Wenn ich jetzt während des Schreibens in diese Vorstellung versuche einzutauchen, dann finde ich sie allerdings gar nicht einfach umzusetzen, denn im außerklösterlichen Leben gibt es ja immer noch etwas zu planen,  einen erforderlichen Wohnungswechsel, neue Formen von Aktivitäten,  die Erweiterung oder die Minimierung von sozialen Kontakten. Es steht immer noch etwas aus, das zu tun ist. Man muß auf die Zeit bezogen leben, damit man den Bus oder einen Termin nicht verpasst. Im Kloster entfallen die zukunftsbezogenen Ziele, denke ich mir. Weiter bedacht, ist es natürlich unsinnig anzunehmen, im Kloster könne es leichter sein, zeitlos zu leben. Damit man die Stundengebete nicht verpasst, die Mülltonnen zum rechten Zeitpunkt rausstellt, muß man in der zeitlichen Dimension leben.

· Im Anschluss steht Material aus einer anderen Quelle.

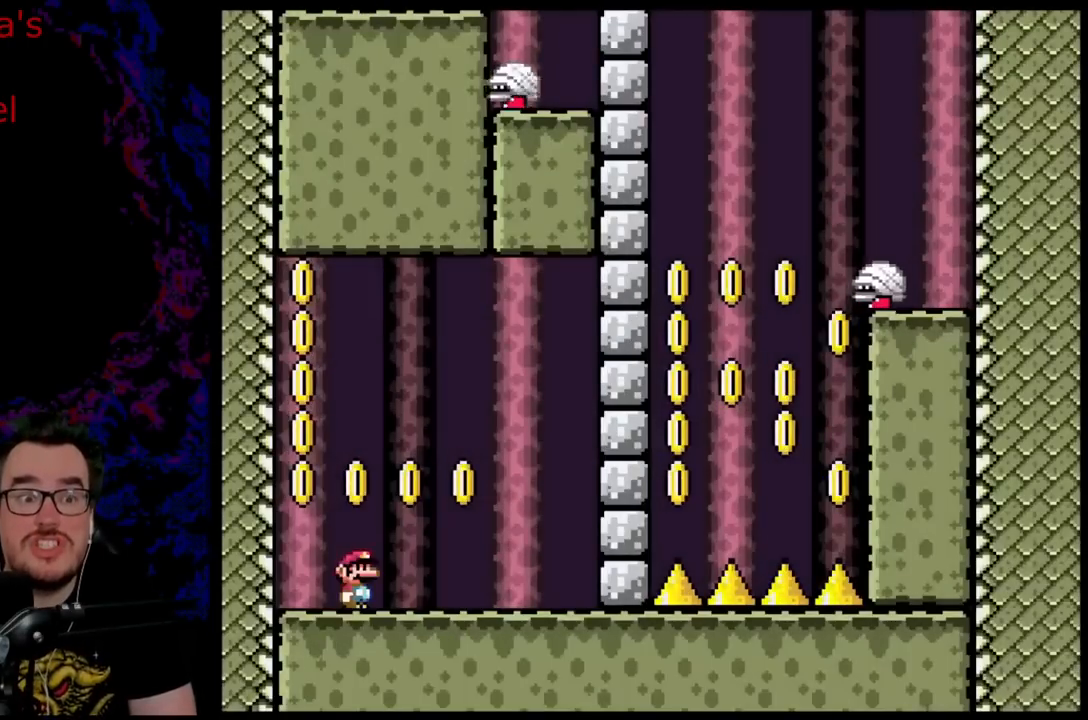
{"buttons": [], "events": [[200, "B", "up"], [283, "Y", "up"]]}
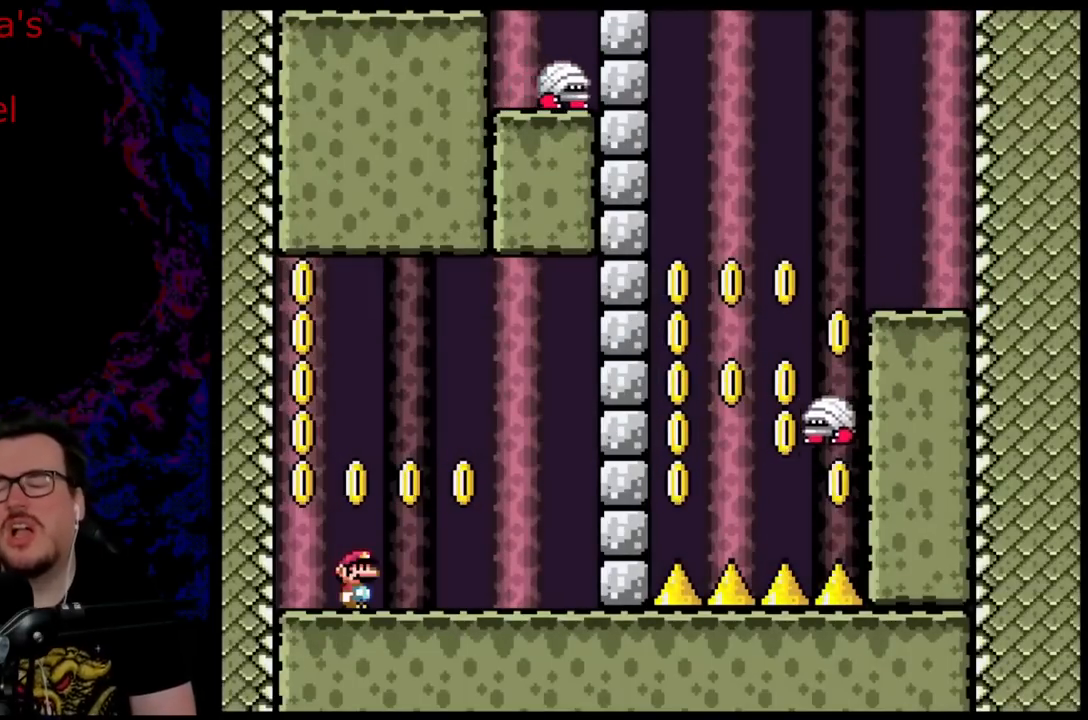
{"buttons": [], "events": []}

Mit „die Ewigkeit ist jetzt“ scheint mir daher „nur“ das Ziel klar ausgedrückt. Wir warten nicht auf einen zukünftigen Zustand, nämlich einen Zustand, in dem wir gar nicht mehr auf der Erde leben, sondern wir versuchen, diesen Zustand schon während des irdischen Lebens zu verwirklichen.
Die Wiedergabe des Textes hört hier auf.